Notons que le trafic est prévu en hausse de 5,6% pour les passagers et de 12% pour le cargo, avec des recettes unitaires en progression de respectivement 2% et 3,1%. Les capacités sont globalement estimées en croissance de 4% pour 2010, après une baisse de 4,9% en 2009. Cette progression concerne l’Asie (+7,3%), le Moyen-Orient (+14,5%), l’Amérique latine (+8,1%), l’Europe continuant de baisser (-1% après -5,6% en 2009).
Fusions dans l’air
Alors que le secteur a connu en 2009 «la pire année qu’a jamais connue l’industrie», la concentration s’impose comme le meilleur moyen de réaliser des synergies et des économies d’échelle.
Six ans après le mariage d’Air France et KLM - qui pourrait permettre de dégager 1 milliard d’euros de synergies sur 2010/2011 -, la tendance aux rapprochements continue. En témoignent les mariages entre Lufthansa et Swiss en 2005, puis Austrian en août 2009 et SN Brussels en septembre 2009. Et dernièrement , Iberia et British Airways .

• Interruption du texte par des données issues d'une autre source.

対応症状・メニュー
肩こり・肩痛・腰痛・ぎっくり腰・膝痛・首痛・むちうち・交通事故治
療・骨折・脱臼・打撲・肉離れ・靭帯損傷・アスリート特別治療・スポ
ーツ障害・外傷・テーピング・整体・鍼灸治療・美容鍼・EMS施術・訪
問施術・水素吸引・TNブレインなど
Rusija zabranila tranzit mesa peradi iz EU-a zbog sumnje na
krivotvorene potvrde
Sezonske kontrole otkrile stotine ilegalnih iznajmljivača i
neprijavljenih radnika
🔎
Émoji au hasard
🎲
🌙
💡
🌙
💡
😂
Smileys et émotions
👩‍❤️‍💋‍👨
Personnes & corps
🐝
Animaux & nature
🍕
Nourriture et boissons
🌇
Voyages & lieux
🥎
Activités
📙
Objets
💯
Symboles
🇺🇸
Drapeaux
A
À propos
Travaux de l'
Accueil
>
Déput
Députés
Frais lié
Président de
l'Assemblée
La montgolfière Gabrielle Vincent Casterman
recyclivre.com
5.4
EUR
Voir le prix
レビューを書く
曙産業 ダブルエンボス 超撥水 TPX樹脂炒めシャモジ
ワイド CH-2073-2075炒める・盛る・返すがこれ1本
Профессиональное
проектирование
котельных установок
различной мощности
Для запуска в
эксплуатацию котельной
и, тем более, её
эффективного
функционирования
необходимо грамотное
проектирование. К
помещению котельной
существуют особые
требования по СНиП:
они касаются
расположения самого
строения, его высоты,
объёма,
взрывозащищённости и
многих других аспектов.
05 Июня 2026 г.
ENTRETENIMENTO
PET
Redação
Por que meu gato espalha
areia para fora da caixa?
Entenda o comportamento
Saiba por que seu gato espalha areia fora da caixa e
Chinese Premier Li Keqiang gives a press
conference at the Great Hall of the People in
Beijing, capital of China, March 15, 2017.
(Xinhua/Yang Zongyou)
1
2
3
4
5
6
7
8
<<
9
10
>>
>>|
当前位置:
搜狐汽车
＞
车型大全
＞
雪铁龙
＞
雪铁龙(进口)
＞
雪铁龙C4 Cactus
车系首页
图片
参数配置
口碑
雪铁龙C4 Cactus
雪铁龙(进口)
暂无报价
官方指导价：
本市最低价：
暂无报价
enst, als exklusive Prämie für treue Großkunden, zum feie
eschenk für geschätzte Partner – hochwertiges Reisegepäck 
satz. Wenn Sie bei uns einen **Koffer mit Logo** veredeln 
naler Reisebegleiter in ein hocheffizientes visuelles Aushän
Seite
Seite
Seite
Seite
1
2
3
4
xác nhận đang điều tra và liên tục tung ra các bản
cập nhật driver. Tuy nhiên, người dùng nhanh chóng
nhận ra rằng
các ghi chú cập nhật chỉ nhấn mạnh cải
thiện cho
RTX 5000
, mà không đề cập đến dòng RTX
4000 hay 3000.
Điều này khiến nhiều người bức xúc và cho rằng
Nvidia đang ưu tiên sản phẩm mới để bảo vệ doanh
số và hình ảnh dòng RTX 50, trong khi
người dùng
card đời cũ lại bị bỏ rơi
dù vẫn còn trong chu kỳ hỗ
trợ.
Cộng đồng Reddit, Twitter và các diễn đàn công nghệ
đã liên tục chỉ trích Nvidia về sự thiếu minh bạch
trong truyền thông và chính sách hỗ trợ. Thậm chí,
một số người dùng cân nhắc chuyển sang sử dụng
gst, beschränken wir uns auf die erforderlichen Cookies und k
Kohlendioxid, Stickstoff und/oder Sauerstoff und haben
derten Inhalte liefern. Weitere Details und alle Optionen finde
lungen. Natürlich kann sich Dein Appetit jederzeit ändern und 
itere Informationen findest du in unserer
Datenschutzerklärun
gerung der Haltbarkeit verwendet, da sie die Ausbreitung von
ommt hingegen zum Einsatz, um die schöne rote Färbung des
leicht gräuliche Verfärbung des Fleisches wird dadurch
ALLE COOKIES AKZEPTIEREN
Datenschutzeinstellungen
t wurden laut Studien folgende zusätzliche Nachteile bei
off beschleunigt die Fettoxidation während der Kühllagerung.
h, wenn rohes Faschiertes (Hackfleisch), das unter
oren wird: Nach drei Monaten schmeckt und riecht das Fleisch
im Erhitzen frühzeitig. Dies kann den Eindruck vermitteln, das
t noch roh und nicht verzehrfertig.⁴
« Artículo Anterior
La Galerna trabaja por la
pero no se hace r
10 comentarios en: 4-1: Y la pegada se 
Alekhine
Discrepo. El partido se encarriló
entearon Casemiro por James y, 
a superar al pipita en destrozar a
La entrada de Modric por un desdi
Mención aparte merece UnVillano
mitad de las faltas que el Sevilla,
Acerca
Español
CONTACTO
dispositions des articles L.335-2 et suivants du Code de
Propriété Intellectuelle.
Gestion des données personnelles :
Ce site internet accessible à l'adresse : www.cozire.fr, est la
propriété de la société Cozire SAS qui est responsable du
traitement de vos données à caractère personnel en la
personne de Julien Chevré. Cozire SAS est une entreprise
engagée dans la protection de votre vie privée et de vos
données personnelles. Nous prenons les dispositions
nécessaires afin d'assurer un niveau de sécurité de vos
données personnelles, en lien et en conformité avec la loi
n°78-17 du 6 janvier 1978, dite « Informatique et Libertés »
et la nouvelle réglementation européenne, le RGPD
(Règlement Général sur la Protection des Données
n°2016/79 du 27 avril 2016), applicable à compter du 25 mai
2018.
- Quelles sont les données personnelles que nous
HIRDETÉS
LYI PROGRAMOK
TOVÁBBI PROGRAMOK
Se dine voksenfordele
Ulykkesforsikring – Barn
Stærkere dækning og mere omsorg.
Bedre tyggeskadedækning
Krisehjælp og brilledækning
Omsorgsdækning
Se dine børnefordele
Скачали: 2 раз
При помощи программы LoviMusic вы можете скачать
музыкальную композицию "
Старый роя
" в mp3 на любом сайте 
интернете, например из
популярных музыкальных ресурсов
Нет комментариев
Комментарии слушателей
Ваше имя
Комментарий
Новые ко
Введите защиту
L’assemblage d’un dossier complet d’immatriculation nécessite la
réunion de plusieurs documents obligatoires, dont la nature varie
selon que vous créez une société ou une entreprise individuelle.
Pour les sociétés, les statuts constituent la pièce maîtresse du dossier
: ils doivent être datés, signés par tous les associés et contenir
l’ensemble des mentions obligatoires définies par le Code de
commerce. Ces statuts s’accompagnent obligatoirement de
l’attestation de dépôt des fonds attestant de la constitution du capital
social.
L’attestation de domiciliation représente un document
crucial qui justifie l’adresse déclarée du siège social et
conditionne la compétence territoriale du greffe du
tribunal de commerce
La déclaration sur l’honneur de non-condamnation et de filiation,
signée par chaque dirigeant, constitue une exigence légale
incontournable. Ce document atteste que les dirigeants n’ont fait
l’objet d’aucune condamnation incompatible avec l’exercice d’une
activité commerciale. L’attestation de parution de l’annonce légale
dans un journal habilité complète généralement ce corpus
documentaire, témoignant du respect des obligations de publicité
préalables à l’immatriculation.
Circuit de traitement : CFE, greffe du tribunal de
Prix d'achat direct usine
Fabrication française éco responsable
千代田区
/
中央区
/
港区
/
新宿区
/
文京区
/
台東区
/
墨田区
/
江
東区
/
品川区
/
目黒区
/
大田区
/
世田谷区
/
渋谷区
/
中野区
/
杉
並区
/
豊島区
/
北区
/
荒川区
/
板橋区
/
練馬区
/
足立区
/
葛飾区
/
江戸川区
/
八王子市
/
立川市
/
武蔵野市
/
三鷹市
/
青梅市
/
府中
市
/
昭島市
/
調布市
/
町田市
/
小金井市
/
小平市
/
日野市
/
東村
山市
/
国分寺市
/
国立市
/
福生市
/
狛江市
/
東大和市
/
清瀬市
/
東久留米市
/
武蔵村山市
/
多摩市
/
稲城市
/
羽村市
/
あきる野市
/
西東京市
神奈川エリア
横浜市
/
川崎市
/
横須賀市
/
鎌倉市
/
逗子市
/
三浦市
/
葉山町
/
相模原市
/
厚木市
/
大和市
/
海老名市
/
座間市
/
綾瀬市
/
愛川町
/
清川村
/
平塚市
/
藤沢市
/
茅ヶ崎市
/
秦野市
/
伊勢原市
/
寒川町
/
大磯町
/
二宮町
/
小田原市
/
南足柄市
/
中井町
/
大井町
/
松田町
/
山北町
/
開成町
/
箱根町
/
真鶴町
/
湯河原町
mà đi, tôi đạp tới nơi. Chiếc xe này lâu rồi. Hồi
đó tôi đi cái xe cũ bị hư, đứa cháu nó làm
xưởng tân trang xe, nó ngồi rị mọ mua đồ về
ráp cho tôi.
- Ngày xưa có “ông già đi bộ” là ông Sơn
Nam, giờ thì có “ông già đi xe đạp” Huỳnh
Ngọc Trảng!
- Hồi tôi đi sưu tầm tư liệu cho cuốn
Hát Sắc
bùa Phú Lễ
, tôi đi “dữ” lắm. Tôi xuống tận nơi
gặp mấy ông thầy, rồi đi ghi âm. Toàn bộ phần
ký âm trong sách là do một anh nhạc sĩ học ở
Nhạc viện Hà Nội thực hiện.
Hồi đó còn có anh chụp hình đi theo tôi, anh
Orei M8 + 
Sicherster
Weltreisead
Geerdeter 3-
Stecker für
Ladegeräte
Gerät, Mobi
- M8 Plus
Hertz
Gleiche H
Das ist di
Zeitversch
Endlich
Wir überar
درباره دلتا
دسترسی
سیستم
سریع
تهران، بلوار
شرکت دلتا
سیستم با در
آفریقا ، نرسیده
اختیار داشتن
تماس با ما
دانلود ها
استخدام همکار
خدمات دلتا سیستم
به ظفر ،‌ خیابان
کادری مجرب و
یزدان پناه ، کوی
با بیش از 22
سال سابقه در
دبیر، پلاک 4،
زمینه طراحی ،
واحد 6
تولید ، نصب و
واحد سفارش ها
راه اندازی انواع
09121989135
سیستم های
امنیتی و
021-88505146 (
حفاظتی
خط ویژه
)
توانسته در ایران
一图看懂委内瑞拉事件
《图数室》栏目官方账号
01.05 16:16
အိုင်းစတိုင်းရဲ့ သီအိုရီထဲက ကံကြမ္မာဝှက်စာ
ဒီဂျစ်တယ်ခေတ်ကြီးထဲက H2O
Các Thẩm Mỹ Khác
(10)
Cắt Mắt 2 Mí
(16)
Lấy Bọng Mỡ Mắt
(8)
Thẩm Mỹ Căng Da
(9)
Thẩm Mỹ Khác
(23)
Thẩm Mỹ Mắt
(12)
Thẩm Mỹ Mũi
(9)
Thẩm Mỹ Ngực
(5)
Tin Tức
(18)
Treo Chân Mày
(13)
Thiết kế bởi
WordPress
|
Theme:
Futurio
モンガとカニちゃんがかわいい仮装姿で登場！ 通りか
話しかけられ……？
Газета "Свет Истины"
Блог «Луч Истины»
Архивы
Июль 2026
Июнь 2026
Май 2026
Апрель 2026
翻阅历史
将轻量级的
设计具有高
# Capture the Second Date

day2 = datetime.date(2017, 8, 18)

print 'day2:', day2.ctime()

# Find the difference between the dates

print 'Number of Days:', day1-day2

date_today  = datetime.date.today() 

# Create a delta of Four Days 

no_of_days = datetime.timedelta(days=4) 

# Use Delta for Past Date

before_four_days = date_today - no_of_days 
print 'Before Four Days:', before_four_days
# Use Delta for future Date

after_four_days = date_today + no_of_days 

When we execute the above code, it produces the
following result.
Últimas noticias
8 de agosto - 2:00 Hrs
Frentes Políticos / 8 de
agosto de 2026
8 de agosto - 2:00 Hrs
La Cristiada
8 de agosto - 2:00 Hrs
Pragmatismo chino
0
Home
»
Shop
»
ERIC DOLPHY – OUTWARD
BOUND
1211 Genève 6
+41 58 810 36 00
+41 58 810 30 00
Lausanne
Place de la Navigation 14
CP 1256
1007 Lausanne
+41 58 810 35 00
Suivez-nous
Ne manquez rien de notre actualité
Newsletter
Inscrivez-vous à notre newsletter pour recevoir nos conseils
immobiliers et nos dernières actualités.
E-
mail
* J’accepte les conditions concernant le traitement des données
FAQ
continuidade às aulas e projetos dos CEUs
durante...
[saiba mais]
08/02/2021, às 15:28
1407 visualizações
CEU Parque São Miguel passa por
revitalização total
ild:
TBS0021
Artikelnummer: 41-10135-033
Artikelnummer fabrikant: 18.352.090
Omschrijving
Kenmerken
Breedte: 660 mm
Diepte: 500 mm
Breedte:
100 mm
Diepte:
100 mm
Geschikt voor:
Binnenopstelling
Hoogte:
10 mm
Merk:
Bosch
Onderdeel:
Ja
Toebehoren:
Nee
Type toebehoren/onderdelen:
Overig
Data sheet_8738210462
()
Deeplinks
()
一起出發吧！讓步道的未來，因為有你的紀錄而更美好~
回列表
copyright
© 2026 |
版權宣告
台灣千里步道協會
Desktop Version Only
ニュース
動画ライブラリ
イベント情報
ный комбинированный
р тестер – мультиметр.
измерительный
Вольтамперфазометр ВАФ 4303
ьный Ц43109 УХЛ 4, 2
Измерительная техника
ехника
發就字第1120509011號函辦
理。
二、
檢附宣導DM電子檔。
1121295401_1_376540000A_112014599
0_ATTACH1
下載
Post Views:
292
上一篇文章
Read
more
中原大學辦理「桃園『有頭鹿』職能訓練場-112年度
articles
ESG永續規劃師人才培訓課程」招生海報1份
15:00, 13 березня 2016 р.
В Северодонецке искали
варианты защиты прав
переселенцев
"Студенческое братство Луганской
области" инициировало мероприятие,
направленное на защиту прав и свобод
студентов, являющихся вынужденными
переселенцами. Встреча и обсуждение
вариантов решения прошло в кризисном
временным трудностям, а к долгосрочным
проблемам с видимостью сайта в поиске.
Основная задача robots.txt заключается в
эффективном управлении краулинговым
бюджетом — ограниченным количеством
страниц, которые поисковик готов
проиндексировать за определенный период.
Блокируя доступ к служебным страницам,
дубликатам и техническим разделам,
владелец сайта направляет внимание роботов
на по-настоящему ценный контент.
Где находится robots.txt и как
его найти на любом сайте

Aux Etats-Unis, Delta Air Lines a avalé la marque Northwest en novembre 2008 pour 2,8 milliards de dollars, tandis que l’illustre marque TWA n’a pas survécu à la reprise de son réseau par American Airlines.
America West est devenue US Airways en rachetant cette dernière.Six ans après, US Airways a rouvert les discussions avec United Airlines, pour une éventuelle fusion. Mais, les négociations ont de nouveau échoué jeudi. Il y a deux ans, les négociations avaient déjà échoué. Si le projet avait abouti, le nouveau groupe serait devenu le leader américain, devant Delta-Northwest.
En tout cas, les compagnies low cost ont tiré leur épingle du jeu en ces périodes difficiles. Ryanair pourrait même dépassé Air France-KLM en termes de voyageurs transportés en 2010. Mais la compagnie française conserve son leadership en matière de choix de destinations internationales, devant Lufthansa et Swiss et très loin devant British Airways.
Dans ce paysage, n’oublions pas la célèbre compagnie Japan Airlines, qui, surendetté, a déposé son bilan.
En 2008, Lufthansa prenait la tête du classement des compagnies aériennes en fonction de leur chiffre d’affaires. Air France-KLM se plaçait en deuxième position. AMR Corp, Delta Airlines et United Airlines, toutes américaines, suivaient, devant Japan Airlines.